# The Devastation of Baal (Space Marine Conquests)



## evanswolves (Jun 16, 2013)

The popular Space Marine Battles series is relaunched with an epic novel that sees the whole Blood Angels Chapter in action, fighting a desperate rearguard battle to defend their home world from the predations of the tyranid hive fleet Leviathan.

After a brutal campaign in the Cryptus System fighting the alien tyranids, Lord Dante returns to Baal to marshal the entire Blood Angels Chapter and their Successors against Hive Fleet Leviathan. Thus begins the greatest conflict in the history of the sons of Sanguinius. Despite a valiant battle in the void around Baal, the Blood Angels are unable to stop the tyranids drawing ever closer, but their petitions for reinforcements are met with dread news. The Cadian Gate, the Imperium’s most stalwart bastion against Chaos, has fallen. In their darkest hour, no help will reach the beleaguered Dante and his warriors. Is this truly then the Time of Ending?


----------



## ntaw (Jul 20, 2012)

Who the hell is that on the cover?! They did a great job of drawing him look built out of available plastic parts but he's got no markings I recognize save the 4th squad marking on his knee. 

Is there a release date for this yet or just the cover now? I'm even more stoked to read this book than I was Dante and that was the first hardcover I've bought in friggin' eons. Sure we know how it ends already thanks to the core rulebook, but that's par for the course with 40k fluff. A lot of it is fleshing out the details of things we know have happened.


----------



## evanswolves (Jun 16, 2013)

ntaw said:


> Who the hell is that on the cover?! They did a great job of drawing him look built out of available plastic parts but he's got no markings I recognize save the 4th squad marking on his knee.
> 
> Is there a release date for this yet or just the cover now? I'm even more stoked to read this book than I was Dante and that was the first hardcover I've bought in friggin' eons. Sure we know how it ends already thanks to the core rulebook, but that's par for the course with 40k fluff. A lot of it is fleshing out the details of things we know have happened.


28th Nov it is meant to be out, and yeah we know how it ends just hope that 

Gabriel Seth isnt one of the 5 that dies


----------



## Brother Lucian (Apr 22, 2011)

The Blood Angels have such lovely custom armor styles.


----------



## Haskanael (Jul 5, 2011)

ntaw said:


> Who the hell is that on the cover?! They did a great job of drawing him look built out of available plastic parts but he's got no markings I recognize save the 4th squad marking on his knee.


that looks very much like the limited edition metal BA veteran SGT with added cape en minus jumppack.


----------



## ntaw (Jul 20, 2012)

I'm sure that will all work out @evanswolves. With new sub-faction rules promised in the upcoming Codices they'll need all the existing characters in place.



Haskanael said:


> that looks very much like the limited edition metal BA veteran SGT with added cape en minus jumppack.


Got a pic of that model?
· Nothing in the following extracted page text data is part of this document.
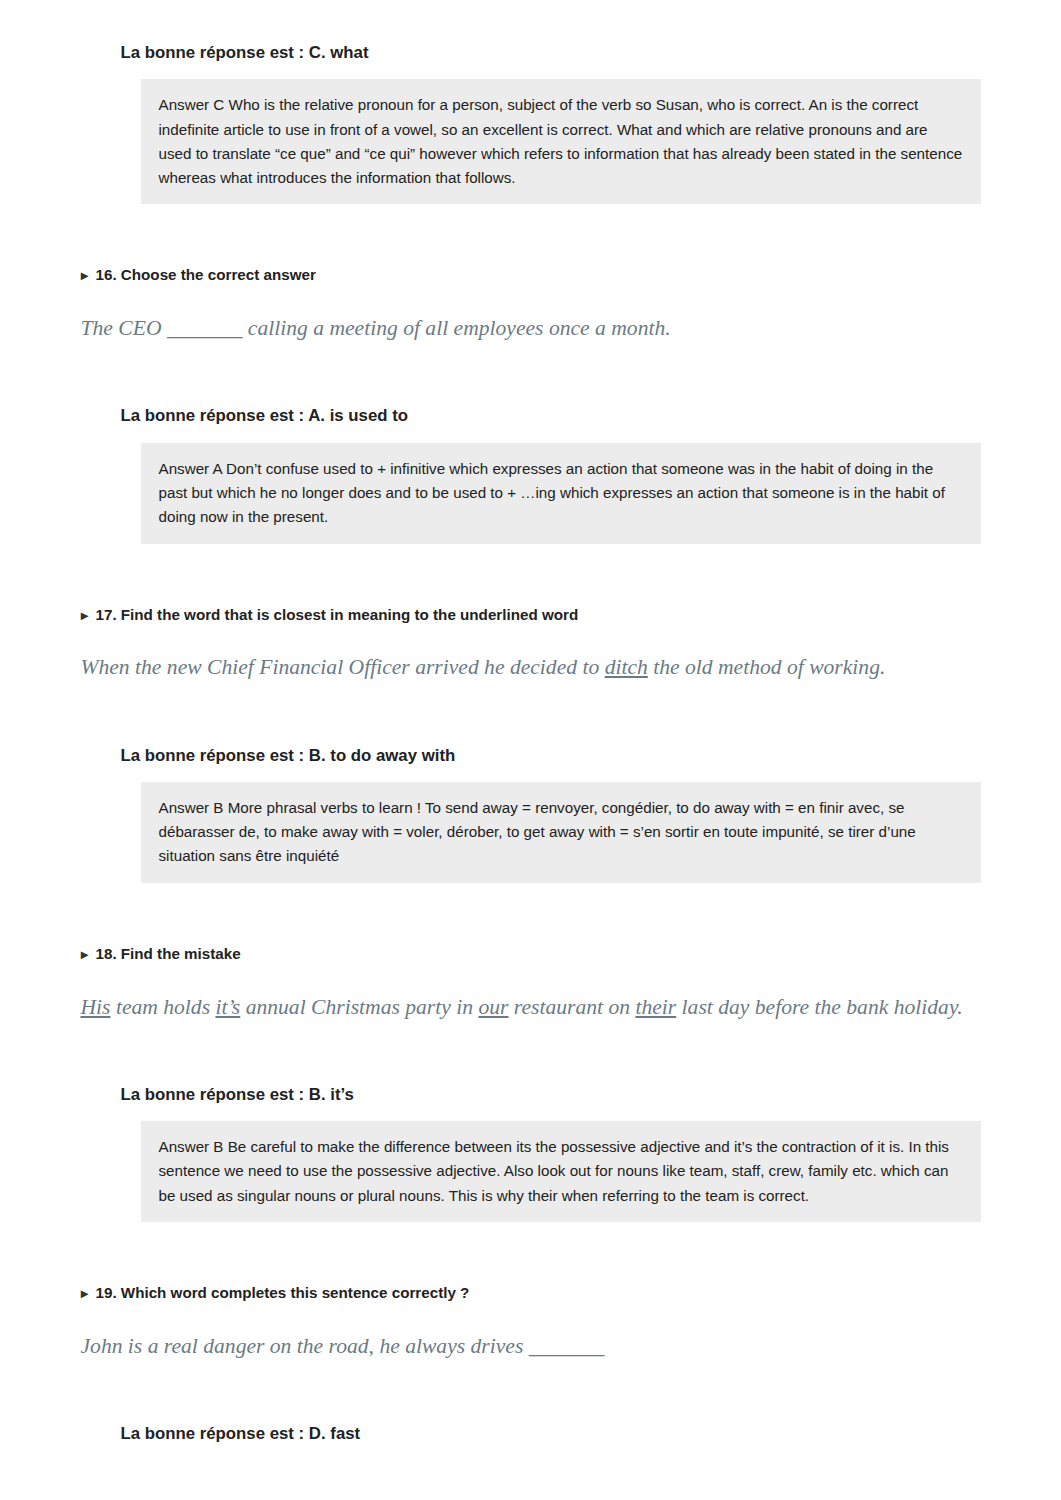La bonne réponse est : C. what
Answer C Who is the relative pronoun for a person, subject of the verb so Susan, who is correct. An is the correct indefinite article to use in front of a vowel, so an excellent is correct. What and which are relative pronouns and are used to translate “ce que” and “ce qui” however which refers to information that has already been stated in the sentence whereas what introduces the information that follows.
16. Choose the correct answer
The CEO _______ calling a meeting of all employees once a month.
La bonne réponse est : A. is used to
Answer A Don’t confuse used to + infinitive which expresses an action that someone was in the habit of doing in the past but which he no longer does and to be used to + …ing which expresses an action that someone is in the habit of doing now in the present.
17. Find the word that is closest in meaning to the underlined word
When the new Chief Financial Officer arrived he decided to ditch the old method of working.
La bonne réponse est : B. to do away with
Answer B More phrasal verbs to learn ! To send away = renvoyer, congédier, to do away with = en finir avec, se débarasser de, to make away with = voler, dérober, to get away with = s’en sortir en toute impunité, se tirer d’une situation sans être inquiété
18. Find the mistake
His team holds it’s annual Christmas party in our restaurant on their last day before the bank holiday.
La bonne réponse est : B. it’s
Answer B Be careful to make the difference between its the possessive adjective and it’s the contraction of it is. In this sentence we need to use the possessive adjective. Also look out for nouns like team, staff, crew, family etc. which can be used as singular nouns or plural nouns. This is why their when referring to the team is correct.
19. Which word completes this sentence correctly ?
John is a real danger on the road, he always drives _______
La bonne réponse est : D. fast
Don't know why I didn't place it earlier, by his markings this marine is the sergeant of the 4th squad, 1st Company.


----------



## Brother Lucian (Apr 22, 2011)

Finished it, absolutely epic. This has to be one of Guy Haley's best ever.
Unlike Dark Imperium, this one didnt have to waste space on world building, instead continuing right from what was set out in Dante. It is a must read for any blood angels fans. This book is sublime.

A few noteworthy suprises, but big spoilers. Read at your own risk.



Dante faces the Swarmlord, kills it and dying from his wounds. But... when he comes to, he is in the void and faced by Sanguinius' spirit whom heals him and commands him to live again, and Dante returns to the mortal coil.

Guiliman names Dante the Warden of the Imperium Nihilus.

Gabriel Seth is -VERY- angry about the Primaris marines and severely distrusts Guiliman.


----------